08 fevereiro 2018

Paulo Cafôfo, o novo José Sócrates da Madeira: será que este hediondo criminoso vai finalmente ser responsabilizado por toda a imensa dor que tem causado a tantos inocentes?


Observador
4 de Janeiro de 2018

Presidente da Câmara do Funchal constituído arguido no caso da queda de árvore que vitimou 13 pessoas


O presidente da Câmara do Funchal foi constituído arguido no caso que envolve a queda de uma árvore, em agosto do ano passado. O incidente matou 13 pessoas e feriu 50.

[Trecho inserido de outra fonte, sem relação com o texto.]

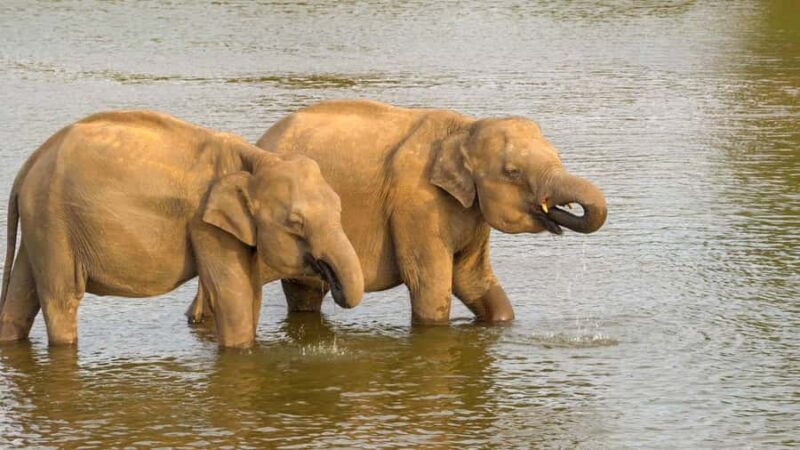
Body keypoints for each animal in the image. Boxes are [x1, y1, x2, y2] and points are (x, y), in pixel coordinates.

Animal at [0, 111, 363, 348]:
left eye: (339, 209)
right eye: (295, 223)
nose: (328, 278)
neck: (258, 159)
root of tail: (29, 164)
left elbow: (251, 292)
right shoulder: (205, 224)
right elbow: (233, 295)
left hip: (41, 222)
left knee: (23, 290)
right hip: (53, 220)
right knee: (62, 297)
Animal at [187, 99, 607, 325]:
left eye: (557, 155)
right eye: (513, 172)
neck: (465, 128)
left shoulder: (470, 213)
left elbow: (472, 278)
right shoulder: (416, 204)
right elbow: (430, 284)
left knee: (305, 293)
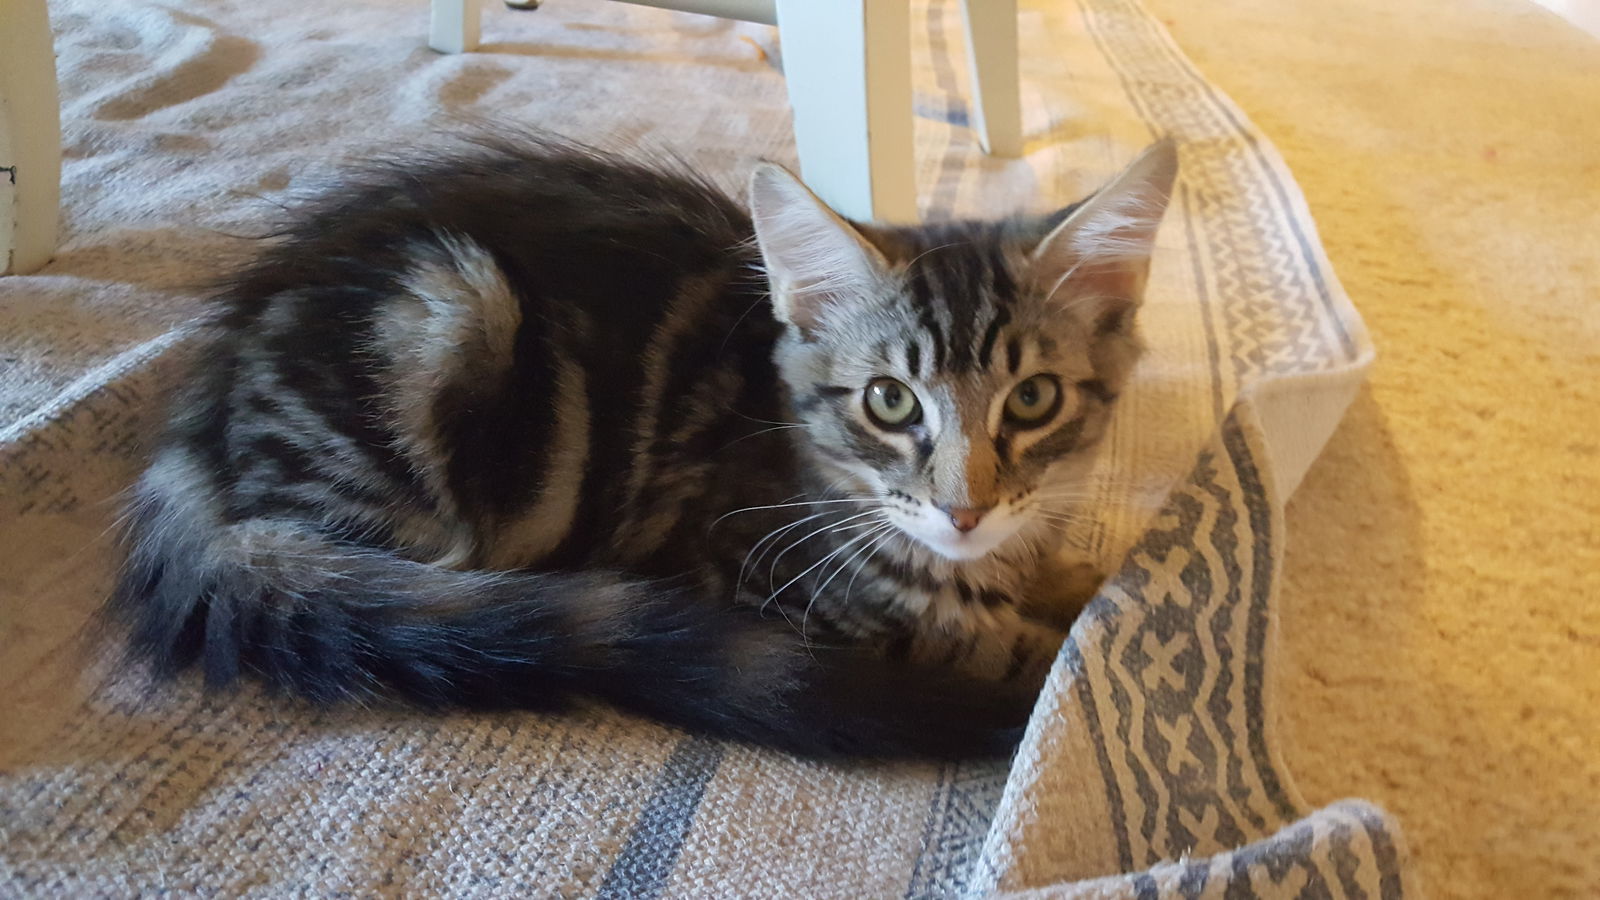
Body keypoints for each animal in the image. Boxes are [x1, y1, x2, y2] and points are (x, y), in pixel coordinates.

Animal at [103, 134, 1177, 755]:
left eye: (1032, 399)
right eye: (890, 402)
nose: (966, 508)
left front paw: (1087, 583)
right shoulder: (749, 572)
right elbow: (991, 643)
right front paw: (1056, 645)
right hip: (443, 315)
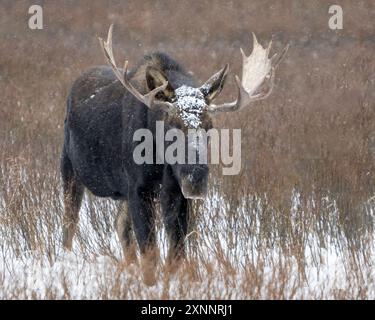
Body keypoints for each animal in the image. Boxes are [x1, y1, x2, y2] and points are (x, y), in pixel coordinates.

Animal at [61, 25, 288, 284]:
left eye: (210, 126)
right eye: (172, 125)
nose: (196, 179)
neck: (159, 160)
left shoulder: (175, 193)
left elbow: (176, 254)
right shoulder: (139, 188)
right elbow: (150, 253)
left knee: (120, 225)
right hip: (69, 168)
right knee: (69, 224)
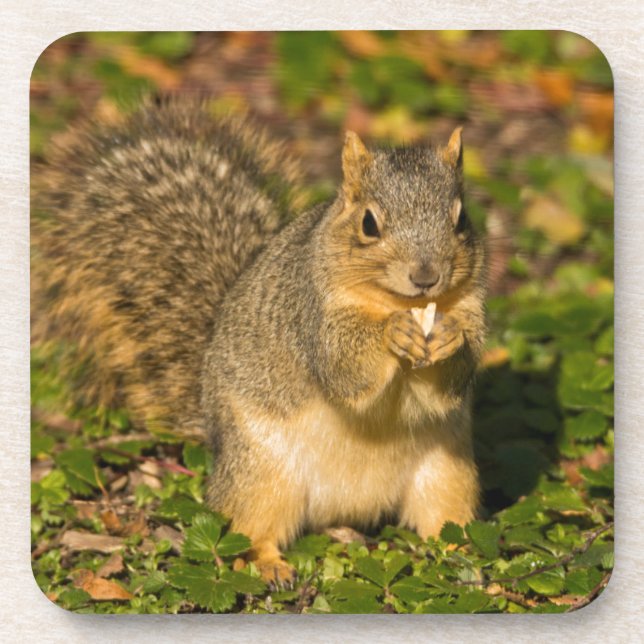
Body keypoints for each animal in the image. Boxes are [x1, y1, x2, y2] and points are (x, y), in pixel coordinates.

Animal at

O presidente da Câmara do Funchal, Paulo Cafôfo, a vereadora do Ambiente, Idalina Perestrelo, e o Chefe de Divisão de Jardins e Espaços Verdes Urbanos da Câmara Municipal do Funchal foram constituídos arguidos no caso da queda da árvore que vitimou 13 pessoas na Madeira, avança o jornal Expresso. O incidente que ocorreu no passado mês de agosto no Funchal feriu ainda 50 pessoas.

O presidente da Câmara do Funchal, Paulo Cafôfo, já confirmou que era arguido neste processo e garantiu que está de “consciência tranquila”.

“Nestas circunstâncias, comuns em processos desta natureza, colaborei sempre com a investigação, prestei todos os esclarecimentos e forneci ao processo todos os elementos para que se possa efetivamente apurar a eventual existência de responsabilidades”, refere o presidente da autarquia num comunicado citado pela Lusa.

Segundo a Procuradoria-Geral Distrital de Lisboa (PGDL), o que está em causa é “a averiguação da omissão do cuidado exigível na conservação do espaço urbano e da árvore”.

A queda do carvalho, junto à igreja do Monte, no Funchal, aconteceu pouco depois das 12h00 do passado dia 15 de agosto, quando uma procissão se preparava para sair daquele local de culto. Entre as 13 vítimas mortais constam uma criança e estrangeiros, de nacionalidades húngara, alemã e francesa.

A árvore tombou na zona onde são vendidas velas, tendo provocado grande comoção nas centenas de pessoas que estariam no local à espera do início da procissão, que acabou por ser cancelada. Os bombeiros tiveram de cortar a árvore que caiu, um carvalho, para remover os corpos das vítimas mortais.

À data do incidente, a tragédia em causa foi descrita por algumas pessoas como sendo “previsível”. Exemplo disso é o relato que António Mendonça fez ao Funchal Notícias, garantindo que já alertava a Câmara do Funchal para esta situação há 14 anos e que só em 2017 tinha feito dois avisos. Segundo o Diário de Notícias da Madeira, o carvalho que matou 13 pessoas estava sinalizado desde 2014.

O arraial da Senhora do Monte — data em que ocorreu o incidente — é considerada a maior festa da ilha da Madeira, contando com a presença dos responsáveis pelas principais entidades regionais. O 15 de agosto assinala a Assunção de Maria um feriado religioso que é marcado pela realização de muitas romarias e procissões em todo o país.